La réponse du corps au stress — qu’on appelle des fois la réaction d’évasion ou de lutte — offre la meilleure chance de survie dans des situations de vie ou de mort. Quand on perçoit le danger, c’est comme si on appuyait sur un bouton d’urgence qui inonderait le corps d’adrénaline, pour augmenter la glycémie, élever la pression artérielle et accélé­rer la fréquence cardiaque, et de cortisol, pour lui procurer des élans d’énergie, surexciter les sens, diminuer la sensibilité à la douleur.

Quand il n’y a plus de danger, d’autres produits biochimiques sont déchargés dans le corps pour lui redonner son équilibre, mais, dans le cas d’une BSO, c’est comme si le corps ne sait plus comment le faire.

L’exposition prolongée au cortisol tue les cellules de l’hippocampe, la partie du cerveau chargée du stockage des souvenirs et de l’apprentissage. Le TSPT et la dépression diminuent le métabolisme dans le cortex préfrontal et frontal, qui règle les émotions et la réponse à la peur. C’est cet endommagement qui, pense-t-on, est responsable de la peur quand il n’y a plus de danger, des cauchemars, de la revivification des souvenirs, des explosions de colère, de la tristesse que l’on ne peut contrôler, des souvenirs importuns, de l’hypervigilance.

Les scintigraphies cérébrales des militaires souffrant de TSPT indiquent des différences dans les activités du cerveau par rapport à celles des soldats qui n’en souffrent pas, ce qui mène à des conjectures comme quoi il serait possible un jour de déceler les gens qui risquent d’être blessés plus que les autres, ou d’utiliser les scintigraphies cérébrales pour les diagnostics.

Mais « on n’est pas obligé de se rendre au niveau du diagnostic pour savoir qu’il y a eu un impact et qu’on a besoin d’aide », dit Norman Shields, un conseiller en recherche du Centre national des BSO à Montréal.
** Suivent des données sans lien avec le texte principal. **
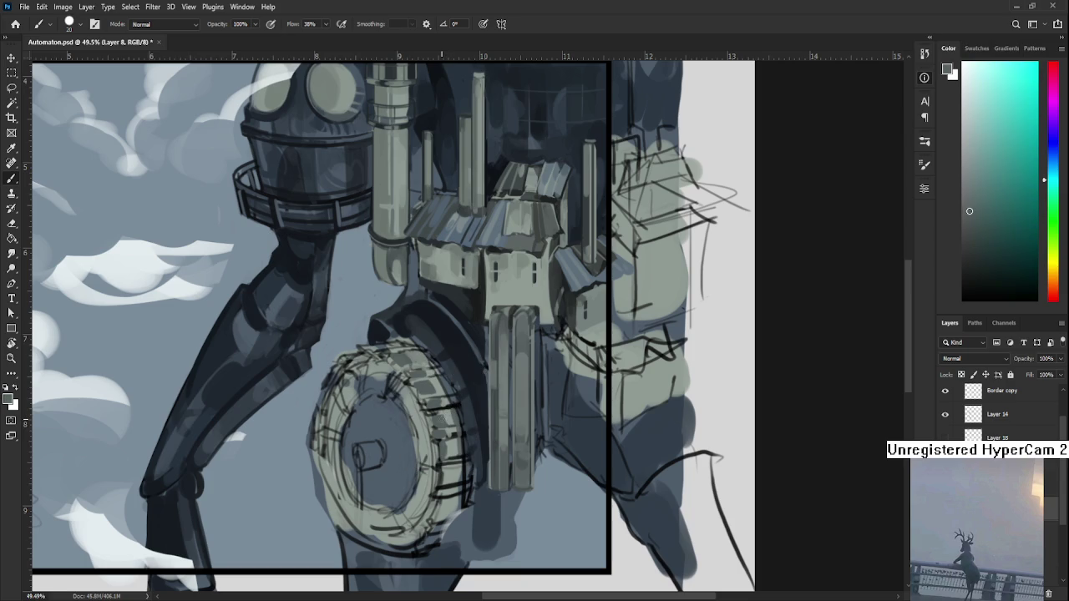
{"action": "left_click", "coordinate": [444, 415], "text": "alt"}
C’est une des raisons pour lesquelles le MDN et ACC préfèrent le terme global blessure de stress opérationnel plutôt que TSPT. On devrait se concentrer sur l’aide aux patients plutôt que sur leur classement. « Pour nous, c’est davantage une question de savoir si on dort la nuit, si on s’inquiète […] tant que c’est lié au service commandé, ils ont le droit de venir se faire aider ici. »

Et c’est important de se faire aider, car les BSO ont des conséquences à long terme inattendues.

« Le stress en général a une incidence immense sur notre système immunitaire », dit Shields. Les recherches indiquent que les gens qui souffrent d’une BSO risquent davantage de développer un syndrome métabolique, précurseur du diabète de type 2, l’hypertension, une cardiopathie, la mala­die d’Alzheimer.

Les médicaments pour soulager les symptômes mis à part, les soins comprennent la thérapie cognitivo-comportementale, qui aide les gens à déceler les pensées altérées et les réactions négatives et à les remplacer par des pensées rationnelles et un comportement plus inoffensif; l’EMDR (intégration neuro-émotionnelle par les mouvements oculaires) qui, croit-on, règle le système de traitement de l’information du cerveau qui permet aux expériences dérangeantes de se faire intégrer dans la mémoire et traiter émotionnellement; la thérapie au propranolol, où l’on utilise un médicament pour l’hypertension afin de refouler la reconsolidation du souvenir traumatisant; et la thérapie de groupe et familiale, qui offre du soutien et enseigne de nouvelles aptitudes servant à supporter les symptômes.